* **To-do item**: Reproduce the rows from the start of the records through the line containing "3. Goudreinet", inclusive, with "Elstar" changed to "Jonagold" and nothing else altered.

* **Information given**:
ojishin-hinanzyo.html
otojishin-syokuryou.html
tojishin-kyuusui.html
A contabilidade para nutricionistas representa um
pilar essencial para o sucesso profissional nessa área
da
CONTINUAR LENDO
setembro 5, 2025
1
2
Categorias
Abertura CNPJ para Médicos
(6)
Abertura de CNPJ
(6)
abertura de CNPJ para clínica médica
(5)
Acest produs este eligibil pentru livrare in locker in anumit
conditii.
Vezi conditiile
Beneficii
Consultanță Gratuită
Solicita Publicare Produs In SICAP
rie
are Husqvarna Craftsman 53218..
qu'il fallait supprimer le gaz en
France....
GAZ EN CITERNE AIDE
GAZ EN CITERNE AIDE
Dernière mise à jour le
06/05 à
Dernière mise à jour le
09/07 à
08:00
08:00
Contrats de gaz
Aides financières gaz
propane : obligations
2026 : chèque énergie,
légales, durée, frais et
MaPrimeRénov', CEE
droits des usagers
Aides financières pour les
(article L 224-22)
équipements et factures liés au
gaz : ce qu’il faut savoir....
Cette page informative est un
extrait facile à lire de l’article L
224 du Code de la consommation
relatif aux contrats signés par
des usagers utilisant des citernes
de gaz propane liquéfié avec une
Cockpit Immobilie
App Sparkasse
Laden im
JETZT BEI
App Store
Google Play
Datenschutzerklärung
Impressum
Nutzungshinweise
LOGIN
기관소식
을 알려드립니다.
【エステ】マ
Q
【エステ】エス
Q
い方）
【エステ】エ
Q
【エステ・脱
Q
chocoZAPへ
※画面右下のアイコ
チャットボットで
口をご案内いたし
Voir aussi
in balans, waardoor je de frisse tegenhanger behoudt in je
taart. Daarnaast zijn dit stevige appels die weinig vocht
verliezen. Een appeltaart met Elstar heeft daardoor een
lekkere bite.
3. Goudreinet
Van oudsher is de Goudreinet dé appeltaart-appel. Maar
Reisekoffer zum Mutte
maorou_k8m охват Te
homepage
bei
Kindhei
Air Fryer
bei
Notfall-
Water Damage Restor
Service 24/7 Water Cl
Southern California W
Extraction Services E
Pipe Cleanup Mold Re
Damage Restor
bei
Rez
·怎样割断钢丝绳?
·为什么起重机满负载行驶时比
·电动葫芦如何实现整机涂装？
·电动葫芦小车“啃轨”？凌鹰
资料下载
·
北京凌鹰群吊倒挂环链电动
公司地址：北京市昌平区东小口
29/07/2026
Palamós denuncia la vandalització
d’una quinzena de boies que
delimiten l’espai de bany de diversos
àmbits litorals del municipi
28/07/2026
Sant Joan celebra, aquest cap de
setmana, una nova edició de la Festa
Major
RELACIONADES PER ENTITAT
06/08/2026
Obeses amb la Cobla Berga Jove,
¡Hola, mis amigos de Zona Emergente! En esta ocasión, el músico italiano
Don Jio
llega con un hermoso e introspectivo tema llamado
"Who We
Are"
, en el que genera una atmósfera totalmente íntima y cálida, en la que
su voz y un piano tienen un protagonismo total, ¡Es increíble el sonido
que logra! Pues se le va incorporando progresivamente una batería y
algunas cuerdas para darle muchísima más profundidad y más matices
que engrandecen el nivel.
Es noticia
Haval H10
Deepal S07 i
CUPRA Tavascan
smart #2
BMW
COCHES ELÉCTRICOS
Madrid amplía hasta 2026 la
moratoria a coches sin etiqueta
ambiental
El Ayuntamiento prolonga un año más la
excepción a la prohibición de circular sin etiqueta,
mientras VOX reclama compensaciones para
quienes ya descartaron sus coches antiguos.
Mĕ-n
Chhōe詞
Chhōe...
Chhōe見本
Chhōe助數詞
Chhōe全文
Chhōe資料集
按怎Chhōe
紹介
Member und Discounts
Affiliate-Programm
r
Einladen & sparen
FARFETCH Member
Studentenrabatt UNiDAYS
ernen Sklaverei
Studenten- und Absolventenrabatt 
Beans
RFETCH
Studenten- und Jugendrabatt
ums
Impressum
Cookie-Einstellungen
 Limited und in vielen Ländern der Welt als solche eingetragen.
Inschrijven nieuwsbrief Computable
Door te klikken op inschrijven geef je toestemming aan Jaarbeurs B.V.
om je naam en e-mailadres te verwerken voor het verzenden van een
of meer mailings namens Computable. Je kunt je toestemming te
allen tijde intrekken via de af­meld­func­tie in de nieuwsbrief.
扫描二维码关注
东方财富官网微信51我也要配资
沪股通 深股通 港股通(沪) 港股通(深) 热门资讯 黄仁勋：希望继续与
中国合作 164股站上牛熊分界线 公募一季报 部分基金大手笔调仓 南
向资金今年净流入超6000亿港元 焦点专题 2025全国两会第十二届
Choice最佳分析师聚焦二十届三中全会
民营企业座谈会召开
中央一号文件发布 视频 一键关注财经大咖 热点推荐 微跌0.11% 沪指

* **Output of the task**:
ojishin-hinanzyo.html
otojishin-syokuryou.html
tojishin-kyuusui.html
A contabilidade para nutricionistas representa um
pilar essencial para o sucesso profissional nessa área
da
CONTINUAR LENDO
setembro 5, 2025
1
2
Categorias
Abertura CNPJ para Médicos
(6)
Abertura de CNPJ
(6)
abertura de CNPJ para clínica médica
(5)
Acest produs este eligibil pentru livrare in locker in anumit
conditii.
Vezi conditiile
Beneficii
Consultanță Gratuită
Solicita Publicare Produs In SICAP
rie
are Husqvarna Craftsman 53218..
qu'il fallait supprimer le gaz en
France....
GAZ EN CITERNE AIDE
GAZ EN CITERNE AIDE
Dernière mise à jour le
06/05 à
Dernière mise à jour le
09/07 à
08:00
08:00
Contrats de gaz
Aides financières gaz
propane : obligations
2026 : chèque énergie,
légales, durée, frais et
MaPrimeRénov', CEE
droits des usagers
Aides financières pour les
(article L 224-22)
équipements et factures liés au
gaz : ce qu’il faut savoir....
Cette page informative est un
extrait facile à lire de l’article L
224 du Code de la consommation
relatif aux contrats signés par
des usagers utilisant des citernes
de gaz propane liquéfié avec une
Cockpit Immobilie
App Sparkasse
Laden im
JETZT BEI
App Store
Google Play
Datenschutzerklärung
Impressum
Nutzungshinweise
LOGIN
기관소식
을 알려드립니다.
【エステ】マ
Q
【エステ】エス
Q
い方）
【エステ】エ
Q
【エステ・脱
Q
chocoZAPへ
※画面右下のアイコ
チャットボットで
口をご案内いたし
Voir aussi
in balans, waardoor je de frisse tegenhanger behoudt in je
taart. Daarnaast zijn dit stevige appels die weinig vocht
verliezen. Een appeltaart met Jonagold heeft daardoor een
lekkere bite.
3. Goudreinet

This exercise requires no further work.